WHAT THIS TASK INVOLVES = Copy the entries below word for word, from the first line through the line that contains "Reading left to right, what".

=== RECORDS FOR THE TASK ===

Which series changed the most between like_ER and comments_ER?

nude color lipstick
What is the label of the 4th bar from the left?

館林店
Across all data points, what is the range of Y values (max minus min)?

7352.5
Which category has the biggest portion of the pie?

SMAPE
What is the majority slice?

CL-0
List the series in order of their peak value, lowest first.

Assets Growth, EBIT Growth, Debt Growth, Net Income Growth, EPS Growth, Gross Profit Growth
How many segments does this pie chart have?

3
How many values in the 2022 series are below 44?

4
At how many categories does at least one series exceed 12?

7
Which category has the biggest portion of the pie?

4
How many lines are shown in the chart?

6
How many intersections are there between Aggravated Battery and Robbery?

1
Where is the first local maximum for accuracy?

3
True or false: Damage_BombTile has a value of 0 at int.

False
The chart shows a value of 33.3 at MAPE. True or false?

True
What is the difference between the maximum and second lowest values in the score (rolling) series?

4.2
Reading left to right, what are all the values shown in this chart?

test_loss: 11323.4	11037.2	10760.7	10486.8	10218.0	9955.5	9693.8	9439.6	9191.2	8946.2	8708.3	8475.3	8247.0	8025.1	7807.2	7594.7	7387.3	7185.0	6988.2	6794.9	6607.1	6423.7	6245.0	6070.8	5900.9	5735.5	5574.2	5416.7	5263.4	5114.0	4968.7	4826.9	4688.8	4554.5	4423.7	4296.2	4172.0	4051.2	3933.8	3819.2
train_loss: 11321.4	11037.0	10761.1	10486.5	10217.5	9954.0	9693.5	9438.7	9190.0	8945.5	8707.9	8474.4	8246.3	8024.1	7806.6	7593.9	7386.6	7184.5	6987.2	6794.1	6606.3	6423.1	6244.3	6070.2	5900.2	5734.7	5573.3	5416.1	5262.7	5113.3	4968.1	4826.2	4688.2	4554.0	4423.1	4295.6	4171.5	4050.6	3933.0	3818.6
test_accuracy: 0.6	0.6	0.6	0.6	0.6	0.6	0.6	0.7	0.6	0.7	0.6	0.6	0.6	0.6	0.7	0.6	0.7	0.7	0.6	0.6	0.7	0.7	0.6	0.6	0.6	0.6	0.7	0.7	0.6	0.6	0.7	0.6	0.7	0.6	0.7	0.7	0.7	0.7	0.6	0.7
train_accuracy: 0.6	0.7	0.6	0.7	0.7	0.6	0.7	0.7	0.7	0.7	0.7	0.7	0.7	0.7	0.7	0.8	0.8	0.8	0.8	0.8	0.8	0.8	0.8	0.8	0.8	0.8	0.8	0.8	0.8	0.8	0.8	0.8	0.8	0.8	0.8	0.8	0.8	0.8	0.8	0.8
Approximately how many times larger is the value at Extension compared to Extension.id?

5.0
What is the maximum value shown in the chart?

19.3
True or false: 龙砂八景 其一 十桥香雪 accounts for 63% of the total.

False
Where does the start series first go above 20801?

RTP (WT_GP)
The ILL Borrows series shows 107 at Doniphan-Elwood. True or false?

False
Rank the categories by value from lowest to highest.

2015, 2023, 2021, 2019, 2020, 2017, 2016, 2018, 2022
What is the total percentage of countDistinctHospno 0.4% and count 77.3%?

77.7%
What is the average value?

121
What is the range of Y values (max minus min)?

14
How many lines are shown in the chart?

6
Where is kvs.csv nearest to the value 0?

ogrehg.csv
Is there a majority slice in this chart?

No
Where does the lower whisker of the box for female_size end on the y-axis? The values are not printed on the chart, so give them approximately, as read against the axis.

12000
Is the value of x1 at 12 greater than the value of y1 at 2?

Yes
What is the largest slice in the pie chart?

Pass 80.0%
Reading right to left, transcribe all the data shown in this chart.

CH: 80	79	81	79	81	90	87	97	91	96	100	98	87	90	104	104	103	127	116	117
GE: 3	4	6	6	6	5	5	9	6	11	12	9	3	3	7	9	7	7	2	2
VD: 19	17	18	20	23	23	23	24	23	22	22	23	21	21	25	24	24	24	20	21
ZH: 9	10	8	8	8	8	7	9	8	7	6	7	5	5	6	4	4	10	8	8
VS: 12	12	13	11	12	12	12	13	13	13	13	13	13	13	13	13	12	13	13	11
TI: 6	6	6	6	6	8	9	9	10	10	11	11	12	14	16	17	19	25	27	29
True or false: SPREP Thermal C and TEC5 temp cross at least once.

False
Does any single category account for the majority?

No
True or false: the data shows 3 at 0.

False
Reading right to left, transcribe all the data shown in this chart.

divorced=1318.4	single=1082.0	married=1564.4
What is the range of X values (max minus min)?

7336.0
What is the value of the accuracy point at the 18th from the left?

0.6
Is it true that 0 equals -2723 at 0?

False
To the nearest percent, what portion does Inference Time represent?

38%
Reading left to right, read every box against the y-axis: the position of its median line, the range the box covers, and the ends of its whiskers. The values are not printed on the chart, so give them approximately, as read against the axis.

===

OUTPUT FOR THIS EXERCISE =
Which series changed the most between like_ER and comments_ER?

nude color lipstick
What is the label of the 4th bar from the left?

館林店
Across all data points, what is the range of Y values (max minus min)?

7352.5
Which category has the biggest portion of the pie?

SMAPE
What is the majority slice?

CL-0
List the series in order of their peak value, lowest first.

Assets Growth, EBIT Growth, Debt Growth, Net Income Growth, EPS Growth, Gross Profit Growth
How many segments does this pie chart have?

3
How many values in the 2022 series are below 44?

4
At how many categories does at least one series exceed 12?

7
Which category has the biggest portion of the pie?

4
How many lines are shown in the chart?

6
How many intersections are there between Aggravated Battery and Robbery?

1
Where is the first local maximum for accuracy?

3
True or false: Damage_BombTile has a value of 0 at int.

False
The chart shows a value of 33.3 at MAPE. True or false?

True
What is the difference between the maximum and second lowest values in the score (rolling) series?

4.2
Reading left to right, what are all the values shown in this chart?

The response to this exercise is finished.